§ Textabschnitt:
Hoher Schadenersatz für sexuelle Nötigung am Arbeitsplatz

Dass sexuelle Nötigung einen Straftatbestand darstellt, dürfte geläufig sein. Aber auch dann, wenn der Täter strafrechtlich nicht verurteilt wird, kann dem Opfer dennoch Schadenersatz gebühren Diese Ansicht vertrat jedenfalls unlängst ein oberösterreichisches Arbeitsgericht.

Der Sachverhalt ist rasch erzählt: Der Mann der Chefin belästigt eine Mitarbeiterin erst verbal sexuell, in weiterer Folge drängt er sie gegen ihren Willen zum Geschlechtsverkehr.

Während das Strafgericht den Täter mangels des Beweises der für eine Verurteilung wegen Vergewaltigung nötigen Gewaltanwendung noch freisprach, sah auf zivilrechtlicher Ebene die Welt für das zuständige Arbeitsgericht grundlegend anders aus.

Dem Opfer, das sich zum Urteilszeitpunkt vorfallskausal in Berufsunfähigkeitspension befand, wurde ein Schadenersatzbetrag von sage und schreibe € 20.000,– zuerkannt. Zum besseren Verständnis: Der Mindestsatz liegt bei ca. € 700,–, der übliche Betrag erfahrungsgemäß bei etwa € 2.500,–.

Das Gericht begründete den auffallend hohen Betrag mit Kostenersatz für Therapiekosten sowie Schmerzengeld für die psychischen Beeinträchtigungen.

Pikanterie am Rande: Das Unternehmen der einstigen Arbeitgeberin der Geschädigten befindet sich mittlerweile im Konkurs.

§ Selbst ausprobieren: Drucke aus dem Text über Schadenersatz für sexuelle Nötigung alles von „Während das Strafgericht“ bis hinunter zu „mittlerweile im Konkurs.“ wortgetreu ab. Die Daten werden hierfür nicht gebraucht.

§ Extrahierte Daten:
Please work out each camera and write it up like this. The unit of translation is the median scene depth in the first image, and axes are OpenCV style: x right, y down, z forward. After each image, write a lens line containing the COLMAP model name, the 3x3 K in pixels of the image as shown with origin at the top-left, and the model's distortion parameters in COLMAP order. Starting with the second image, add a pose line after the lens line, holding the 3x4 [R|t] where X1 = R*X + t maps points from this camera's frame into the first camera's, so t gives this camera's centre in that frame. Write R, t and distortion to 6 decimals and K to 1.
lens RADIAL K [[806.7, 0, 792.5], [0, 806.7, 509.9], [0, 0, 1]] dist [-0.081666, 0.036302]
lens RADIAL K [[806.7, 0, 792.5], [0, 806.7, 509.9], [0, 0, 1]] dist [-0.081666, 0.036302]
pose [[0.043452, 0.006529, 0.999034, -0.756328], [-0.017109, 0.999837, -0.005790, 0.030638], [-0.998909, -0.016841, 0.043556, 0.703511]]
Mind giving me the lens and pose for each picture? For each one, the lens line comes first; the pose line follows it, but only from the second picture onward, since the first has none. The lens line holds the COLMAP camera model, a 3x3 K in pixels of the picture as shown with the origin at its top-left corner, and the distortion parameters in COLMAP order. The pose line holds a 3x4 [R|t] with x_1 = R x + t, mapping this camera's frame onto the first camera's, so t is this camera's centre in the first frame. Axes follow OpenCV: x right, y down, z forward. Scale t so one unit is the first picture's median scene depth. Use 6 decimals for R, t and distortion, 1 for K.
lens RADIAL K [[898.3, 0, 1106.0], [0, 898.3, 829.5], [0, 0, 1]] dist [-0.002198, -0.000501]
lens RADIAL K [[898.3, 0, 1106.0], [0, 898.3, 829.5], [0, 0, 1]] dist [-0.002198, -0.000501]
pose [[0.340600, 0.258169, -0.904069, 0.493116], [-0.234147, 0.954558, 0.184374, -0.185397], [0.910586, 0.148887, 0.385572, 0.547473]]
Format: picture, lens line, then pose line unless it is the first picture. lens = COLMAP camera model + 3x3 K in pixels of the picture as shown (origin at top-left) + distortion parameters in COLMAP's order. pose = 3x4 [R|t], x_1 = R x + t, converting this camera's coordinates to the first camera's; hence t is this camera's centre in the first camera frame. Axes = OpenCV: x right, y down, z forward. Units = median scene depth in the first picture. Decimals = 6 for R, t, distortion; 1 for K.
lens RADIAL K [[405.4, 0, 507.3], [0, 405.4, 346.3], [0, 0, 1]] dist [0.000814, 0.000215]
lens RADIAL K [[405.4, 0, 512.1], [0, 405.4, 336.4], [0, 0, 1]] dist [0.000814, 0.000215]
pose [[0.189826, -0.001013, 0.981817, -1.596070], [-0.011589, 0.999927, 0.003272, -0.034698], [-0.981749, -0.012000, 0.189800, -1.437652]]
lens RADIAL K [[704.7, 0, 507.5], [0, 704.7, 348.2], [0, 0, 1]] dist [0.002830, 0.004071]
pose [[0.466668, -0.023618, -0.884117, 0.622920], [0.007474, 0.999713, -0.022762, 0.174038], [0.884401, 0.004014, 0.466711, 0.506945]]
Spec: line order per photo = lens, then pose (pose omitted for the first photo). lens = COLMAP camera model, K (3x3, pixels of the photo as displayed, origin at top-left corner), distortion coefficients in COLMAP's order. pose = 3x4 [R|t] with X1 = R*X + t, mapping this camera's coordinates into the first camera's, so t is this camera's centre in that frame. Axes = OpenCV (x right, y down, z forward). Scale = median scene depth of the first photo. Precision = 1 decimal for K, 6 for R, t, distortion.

§ Antwort:
Während das Strafgericht den Täter mangels des Beweises der für eine Verurteilung wegen Vergewaltigung nötigen Gewaltanwendung noch freisprach, sah auf zivilrechtlicher Ebene die Welt für das zuständige Arbeitsgericht grundlegend anders aus.

Dem Opfer, das sich zum Urteilszeitpunkt vorfallskausal in Berufsunfähigkeitspension befand, wurde ein Schadenersatzbetrag von sage und schreibe € 20.000,– zuerkannt. Zum besseren Verständnis: Der Mindestsatz liegt bei ca. € 700,–, der übliche Betrag erfahrungsgemäß bei etwa € 2.500,–.

Das Gericht begründete den auffallend hohen Betrag mit Kostenersatz für Therapiekosten sowie Schmerzengeld für die psychischen Beeinträchtigungen.

Pikanterie am Rande: Das Unternehmen der einstigen Arbeitgeberin der Geschädigten befindet sich mittlerweile im Konkurs.